Let him hide all the help he had, and show only what he has made of it. The pillages, the borrowers, parade their buildings, their purchases, not what they get from others. You do not see the gratuities of a member of Parliament, you see the alliances he has gained and honors for his children. No one makes public his receipts; everyone makes public his acquisitions.
The gain from our study is to have become better and wiser by it.
Oh, and Montaigne also offers up some advice for tutors, in the off chance this liberal education doesn’t take:
If this pupil happens to be of such an odd disposition that he would rather listen to some idle story than to the account of a fine voyage or a wise conversation when he hears one; if, at the sound of a drum that calls the youthful ardor of his companions to arms, he turns asideto another that invites him to the tricks of the jugglers; if, by his own preference, he does not find it more pleasant sweet to return dusty and victorious from a combat than from tennis or a ball with the prize for that exercise, I see no other remedy than for his tutor to strangle him early, if there are no witnesses, or apprentice him to a pastry cook in some good town, even though he were the son of a duke.

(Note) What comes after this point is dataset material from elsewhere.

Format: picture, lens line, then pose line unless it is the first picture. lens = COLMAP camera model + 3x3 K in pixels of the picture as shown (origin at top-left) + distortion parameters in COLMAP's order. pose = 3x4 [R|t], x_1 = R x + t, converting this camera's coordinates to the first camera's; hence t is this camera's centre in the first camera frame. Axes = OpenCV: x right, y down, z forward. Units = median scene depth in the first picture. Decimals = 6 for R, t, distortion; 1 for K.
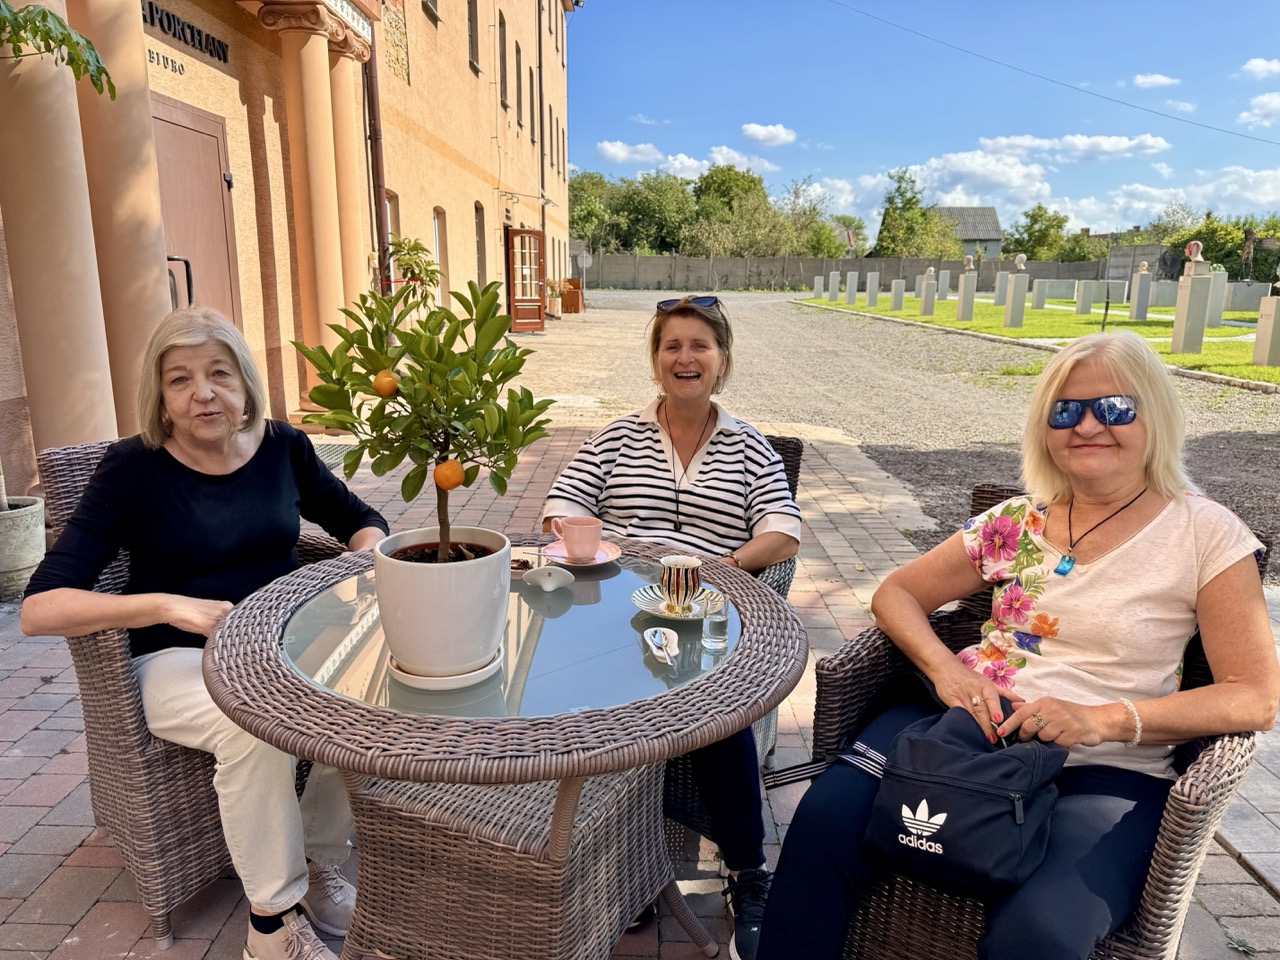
lens RADIAL K [[894.3, 0, 640.0], [0, 894.3, 480.0], [0, 0, 1]] dist [0.002331, 0.028421]
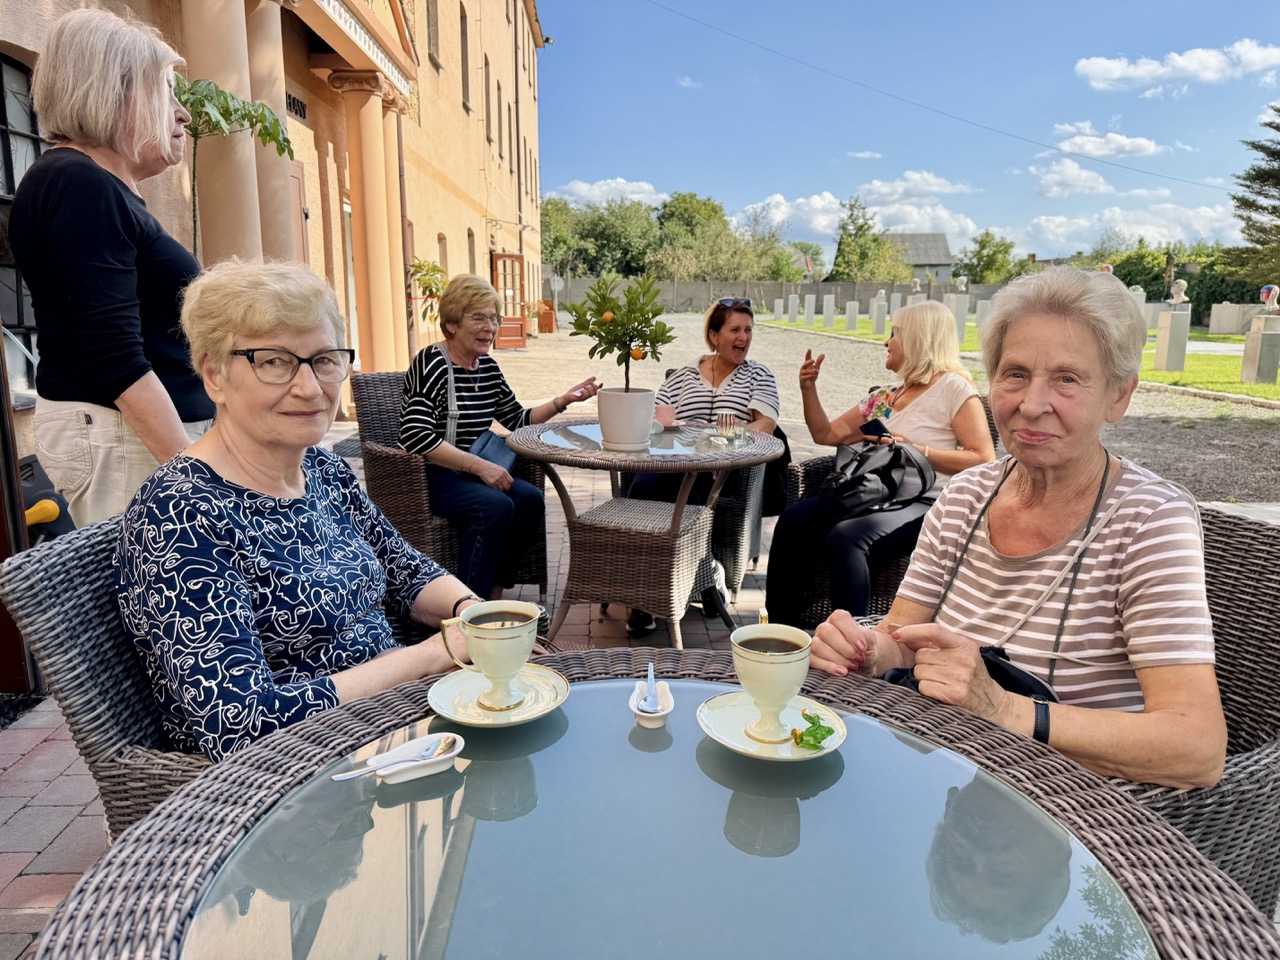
lens RADIAL K [[978.0, 0, 640.0], [0, 978.0, 480.0], [0, 0, 1]] dist [0.061293, 0.000334]
pose [[0.998353, -0.008898, 0.056679, -0.030634], [0.011538, 0.998855, -0.046435, 0.037296], [-0.056201, 0.047013, 0.997312, -0.134493]]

This massive article on China purports to have been written by only two reporters, but its portrayal of China’s economy and social condition is so fragmented and contradictory that I have to assume at least six different writers contributed pieces to it, and that their editor was on vacation.
This piece on China’s first-strike capacity is much more internally coherent. Unfortunately, it seems to propose we return to a cold war-style arms race.
Oh, and Yao Ming is the slowest guy in the league.